### EXERCISE DESCRIPTION
Counting with case taken into account, how many lines in the listing below contain the string "have"? Give only the number.

### MATERIAL FOR THIS EXERCISE
▬▬▬
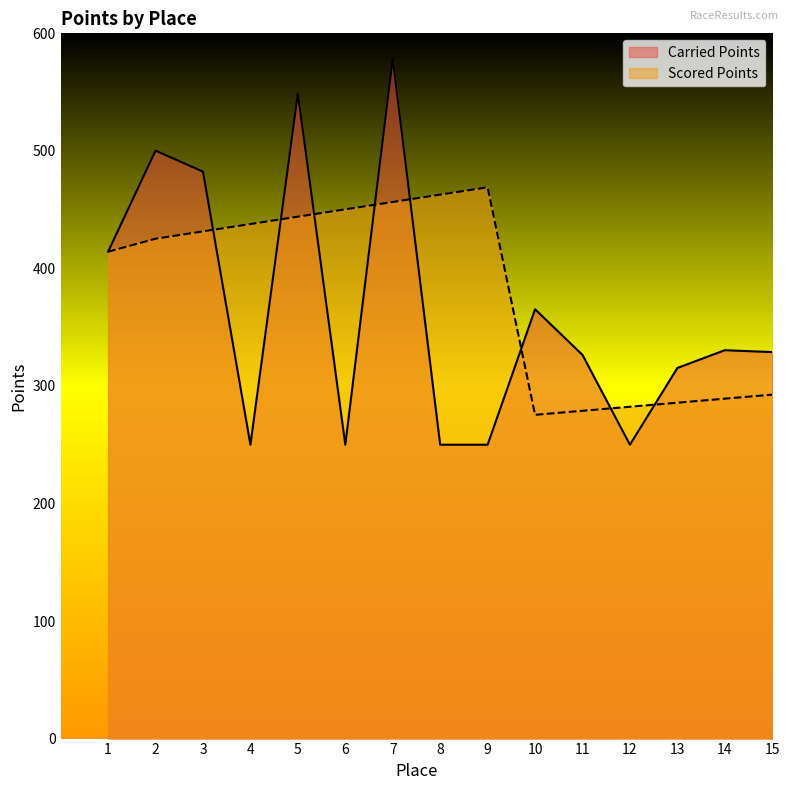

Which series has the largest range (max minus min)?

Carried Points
▬▬▬
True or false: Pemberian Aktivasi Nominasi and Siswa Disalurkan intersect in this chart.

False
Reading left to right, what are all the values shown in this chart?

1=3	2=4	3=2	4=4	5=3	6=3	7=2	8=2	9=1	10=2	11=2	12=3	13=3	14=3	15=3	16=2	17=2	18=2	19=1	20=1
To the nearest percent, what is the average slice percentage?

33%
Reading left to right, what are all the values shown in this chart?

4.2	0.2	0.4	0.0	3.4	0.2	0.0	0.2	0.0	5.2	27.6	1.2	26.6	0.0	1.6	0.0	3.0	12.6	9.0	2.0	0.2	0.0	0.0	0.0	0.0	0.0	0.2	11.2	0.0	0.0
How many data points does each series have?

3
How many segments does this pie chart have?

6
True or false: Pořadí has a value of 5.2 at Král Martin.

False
▬▬▬
### RESULT OF THE EXERCISE
2